Hahahahahaha, I can't say that. I like mine best *after* it's cured for 6 monthes or even a year, but I smoke it here and there from the 7th week of flowering until hell freezes over or I run out of that crop. Hahahahaahaha

I can't smoke all that! I give it to all my friends that want any. They never buy it. Most of us have wrinkles we can hide a pound in.
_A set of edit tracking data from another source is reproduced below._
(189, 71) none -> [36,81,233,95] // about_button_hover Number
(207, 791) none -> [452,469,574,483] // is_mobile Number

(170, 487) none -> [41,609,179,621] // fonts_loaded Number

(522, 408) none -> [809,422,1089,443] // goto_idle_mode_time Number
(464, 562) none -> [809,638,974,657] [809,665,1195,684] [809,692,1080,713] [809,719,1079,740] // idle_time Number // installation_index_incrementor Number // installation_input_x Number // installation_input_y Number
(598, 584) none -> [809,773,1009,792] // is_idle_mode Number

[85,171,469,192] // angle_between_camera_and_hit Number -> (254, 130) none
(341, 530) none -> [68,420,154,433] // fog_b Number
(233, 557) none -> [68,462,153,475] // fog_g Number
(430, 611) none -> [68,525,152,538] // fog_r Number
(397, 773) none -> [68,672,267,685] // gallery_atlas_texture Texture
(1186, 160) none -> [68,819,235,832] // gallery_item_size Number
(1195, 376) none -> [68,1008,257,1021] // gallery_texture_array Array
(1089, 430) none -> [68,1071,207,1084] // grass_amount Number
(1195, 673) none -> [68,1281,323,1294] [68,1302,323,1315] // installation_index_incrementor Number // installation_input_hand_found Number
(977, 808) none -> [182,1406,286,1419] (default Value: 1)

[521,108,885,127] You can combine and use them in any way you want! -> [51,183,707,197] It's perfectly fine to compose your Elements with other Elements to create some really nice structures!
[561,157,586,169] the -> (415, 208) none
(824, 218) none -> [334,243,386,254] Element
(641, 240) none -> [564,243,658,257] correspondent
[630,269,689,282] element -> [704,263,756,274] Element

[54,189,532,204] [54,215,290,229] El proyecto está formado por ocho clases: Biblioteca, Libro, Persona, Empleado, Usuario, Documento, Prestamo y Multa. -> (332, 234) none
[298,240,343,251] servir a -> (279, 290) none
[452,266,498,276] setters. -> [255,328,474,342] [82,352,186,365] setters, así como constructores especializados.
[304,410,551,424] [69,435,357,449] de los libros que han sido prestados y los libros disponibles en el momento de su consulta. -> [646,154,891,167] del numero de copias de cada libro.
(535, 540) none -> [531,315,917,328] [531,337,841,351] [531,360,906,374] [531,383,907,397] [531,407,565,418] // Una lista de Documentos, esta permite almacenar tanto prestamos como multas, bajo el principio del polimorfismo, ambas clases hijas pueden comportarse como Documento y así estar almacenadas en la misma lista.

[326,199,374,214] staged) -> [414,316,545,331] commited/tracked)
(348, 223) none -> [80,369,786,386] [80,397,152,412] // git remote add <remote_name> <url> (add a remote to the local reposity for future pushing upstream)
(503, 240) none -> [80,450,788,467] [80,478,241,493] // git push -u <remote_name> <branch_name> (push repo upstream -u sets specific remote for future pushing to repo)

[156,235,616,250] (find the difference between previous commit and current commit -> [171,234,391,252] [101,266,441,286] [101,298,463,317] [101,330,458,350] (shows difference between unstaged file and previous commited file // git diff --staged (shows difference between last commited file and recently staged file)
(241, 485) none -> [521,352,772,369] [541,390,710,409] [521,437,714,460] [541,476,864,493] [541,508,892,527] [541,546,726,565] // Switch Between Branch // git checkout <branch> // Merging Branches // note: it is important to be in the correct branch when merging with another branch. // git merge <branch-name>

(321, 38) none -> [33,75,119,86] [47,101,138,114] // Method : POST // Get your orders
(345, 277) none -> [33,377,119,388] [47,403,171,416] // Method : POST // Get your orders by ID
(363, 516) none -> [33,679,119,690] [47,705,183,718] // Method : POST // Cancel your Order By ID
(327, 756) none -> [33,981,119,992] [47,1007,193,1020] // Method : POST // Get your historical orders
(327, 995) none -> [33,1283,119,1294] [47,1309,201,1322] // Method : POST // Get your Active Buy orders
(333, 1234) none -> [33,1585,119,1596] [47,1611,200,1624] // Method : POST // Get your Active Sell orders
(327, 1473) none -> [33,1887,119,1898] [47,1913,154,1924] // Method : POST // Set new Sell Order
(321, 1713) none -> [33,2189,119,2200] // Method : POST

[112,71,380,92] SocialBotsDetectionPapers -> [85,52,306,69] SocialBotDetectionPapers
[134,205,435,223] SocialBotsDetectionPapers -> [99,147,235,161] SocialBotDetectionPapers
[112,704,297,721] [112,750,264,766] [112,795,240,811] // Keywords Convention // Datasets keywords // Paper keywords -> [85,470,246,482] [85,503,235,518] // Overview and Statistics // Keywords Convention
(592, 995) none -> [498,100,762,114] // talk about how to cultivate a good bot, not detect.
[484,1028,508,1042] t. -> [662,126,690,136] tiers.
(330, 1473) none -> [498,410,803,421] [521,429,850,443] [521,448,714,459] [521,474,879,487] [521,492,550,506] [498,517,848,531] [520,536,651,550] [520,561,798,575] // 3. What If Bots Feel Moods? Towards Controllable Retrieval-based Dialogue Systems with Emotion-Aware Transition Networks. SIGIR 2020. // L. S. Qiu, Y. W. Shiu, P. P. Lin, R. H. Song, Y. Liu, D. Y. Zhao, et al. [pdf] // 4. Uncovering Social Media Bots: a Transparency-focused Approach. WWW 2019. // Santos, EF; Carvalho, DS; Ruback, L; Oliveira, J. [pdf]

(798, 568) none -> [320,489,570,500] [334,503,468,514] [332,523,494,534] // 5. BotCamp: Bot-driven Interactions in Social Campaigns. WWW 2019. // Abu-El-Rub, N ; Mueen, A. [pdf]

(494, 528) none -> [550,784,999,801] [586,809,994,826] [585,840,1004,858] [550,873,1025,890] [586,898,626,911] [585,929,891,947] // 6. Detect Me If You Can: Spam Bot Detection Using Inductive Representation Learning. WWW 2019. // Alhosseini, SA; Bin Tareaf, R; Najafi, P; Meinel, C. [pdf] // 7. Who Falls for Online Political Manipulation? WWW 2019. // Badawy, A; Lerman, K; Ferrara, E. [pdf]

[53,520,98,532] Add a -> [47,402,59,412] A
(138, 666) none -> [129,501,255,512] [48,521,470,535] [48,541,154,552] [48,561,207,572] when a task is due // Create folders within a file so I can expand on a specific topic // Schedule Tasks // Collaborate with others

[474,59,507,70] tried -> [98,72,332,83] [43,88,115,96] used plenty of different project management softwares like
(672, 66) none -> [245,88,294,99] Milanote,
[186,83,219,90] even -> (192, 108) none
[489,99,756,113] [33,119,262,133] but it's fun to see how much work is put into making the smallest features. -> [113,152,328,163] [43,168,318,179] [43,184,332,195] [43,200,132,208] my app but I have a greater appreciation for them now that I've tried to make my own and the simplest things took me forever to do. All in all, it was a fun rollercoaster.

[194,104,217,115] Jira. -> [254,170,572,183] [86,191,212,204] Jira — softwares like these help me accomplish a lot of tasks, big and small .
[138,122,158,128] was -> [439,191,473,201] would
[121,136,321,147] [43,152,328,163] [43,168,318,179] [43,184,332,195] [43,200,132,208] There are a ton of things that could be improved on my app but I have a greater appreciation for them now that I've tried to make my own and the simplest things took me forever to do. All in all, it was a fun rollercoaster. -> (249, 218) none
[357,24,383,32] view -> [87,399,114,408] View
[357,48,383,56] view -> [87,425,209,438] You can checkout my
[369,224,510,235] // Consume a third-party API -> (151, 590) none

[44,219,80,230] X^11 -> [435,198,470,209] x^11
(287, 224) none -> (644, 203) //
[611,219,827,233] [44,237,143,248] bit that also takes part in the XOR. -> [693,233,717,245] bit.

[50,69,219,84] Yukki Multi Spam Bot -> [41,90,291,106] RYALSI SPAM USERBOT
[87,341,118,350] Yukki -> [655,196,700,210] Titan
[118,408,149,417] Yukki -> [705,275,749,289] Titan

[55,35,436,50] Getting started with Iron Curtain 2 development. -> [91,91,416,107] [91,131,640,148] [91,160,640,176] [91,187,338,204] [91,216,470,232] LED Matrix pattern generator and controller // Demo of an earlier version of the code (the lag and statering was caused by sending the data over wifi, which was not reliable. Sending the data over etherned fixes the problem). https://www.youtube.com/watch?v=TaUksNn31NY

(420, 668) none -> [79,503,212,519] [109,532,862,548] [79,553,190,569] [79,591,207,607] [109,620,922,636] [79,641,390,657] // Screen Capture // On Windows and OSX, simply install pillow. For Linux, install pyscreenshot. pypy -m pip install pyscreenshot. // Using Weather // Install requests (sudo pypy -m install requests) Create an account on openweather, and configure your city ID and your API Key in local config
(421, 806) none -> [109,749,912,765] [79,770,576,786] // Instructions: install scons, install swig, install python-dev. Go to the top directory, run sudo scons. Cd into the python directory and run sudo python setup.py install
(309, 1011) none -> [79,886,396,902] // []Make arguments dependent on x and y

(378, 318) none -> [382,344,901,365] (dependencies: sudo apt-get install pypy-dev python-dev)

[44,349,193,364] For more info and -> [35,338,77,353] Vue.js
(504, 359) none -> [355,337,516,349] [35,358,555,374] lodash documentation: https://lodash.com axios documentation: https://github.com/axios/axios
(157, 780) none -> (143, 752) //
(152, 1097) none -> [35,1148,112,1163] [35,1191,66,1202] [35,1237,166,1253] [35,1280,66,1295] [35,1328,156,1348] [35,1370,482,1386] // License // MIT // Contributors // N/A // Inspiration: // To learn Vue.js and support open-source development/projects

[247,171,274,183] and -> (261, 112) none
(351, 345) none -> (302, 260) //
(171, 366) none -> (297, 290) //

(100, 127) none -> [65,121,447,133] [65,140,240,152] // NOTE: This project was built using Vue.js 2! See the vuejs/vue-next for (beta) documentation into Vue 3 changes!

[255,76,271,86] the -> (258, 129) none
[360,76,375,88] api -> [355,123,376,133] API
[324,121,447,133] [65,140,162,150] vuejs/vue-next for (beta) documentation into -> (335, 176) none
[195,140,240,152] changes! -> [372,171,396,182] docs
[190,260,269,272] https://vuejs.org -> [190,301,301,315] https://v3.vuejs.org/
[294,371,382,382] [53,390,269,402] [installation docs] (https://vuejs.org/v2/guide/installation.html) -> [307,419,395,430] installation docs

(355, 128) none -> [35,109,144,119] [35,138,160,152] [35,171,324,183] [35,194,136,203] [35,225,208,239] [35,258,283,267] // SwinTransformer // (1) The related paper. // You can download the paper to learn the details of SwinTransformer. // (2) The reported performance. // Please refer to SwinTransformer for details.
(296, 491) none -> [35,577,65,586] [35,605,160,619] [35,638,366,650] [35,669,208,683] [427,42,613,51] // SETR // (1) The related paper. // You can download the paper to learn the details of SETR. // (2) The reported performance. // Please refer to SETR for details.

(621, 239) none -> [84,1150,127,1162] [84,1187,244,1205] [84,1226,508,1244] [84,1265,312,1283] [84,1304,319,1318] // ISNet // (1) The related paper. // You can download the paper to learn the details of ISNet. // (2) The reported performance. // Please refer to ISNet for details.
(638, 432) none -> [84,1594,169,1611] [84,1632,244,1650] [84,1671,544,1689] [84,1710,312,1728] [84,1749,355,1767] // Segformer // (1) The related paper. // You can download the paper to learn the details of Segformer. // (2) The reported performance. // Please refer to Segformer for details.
Mutt, don't you say it man....Hahahaha, I know you're going to say something funny...


----------



## HGB (Aug 1, 2006)

ya know stoney,

this is like the most off topic thread i have read in a long while 

got some k2 around 18 months into cure now


----------



## Stoney Bud (Aug 1, 2006)

Man, it has drifted. White strains to cure to cure time to taste....


----------



## Mutt (Aug 1, 2006)

Stoney Bud said:
			
		

> Most of us have wrinkles we can hide a pound in. Mutt, don't you say it man....Hahahaha, I know you're going to say something funny...


 
Guess thats that new kind of herb. "Crack" Weed. . Don't gotta worry about customs on that one. (EEEWWWW!!)


----------



## Stoney Bud (Aug 1, 2006)

Mutt said:
			
		

> Guess thats that new kind of herb. "Crack" Weed. . Don't gotta worry about customs on that one. (EEEWWWW!!)


I *knew* you were going to say something!

Hahahahahahaha


----------



## astra007 (Aug 1, 2006)

18 months into cure?  what ya planin to do - snort it?  or brownies?  got 1 'o those thingy's you put cuban cigars in i bet to keep moist.  eh?


----------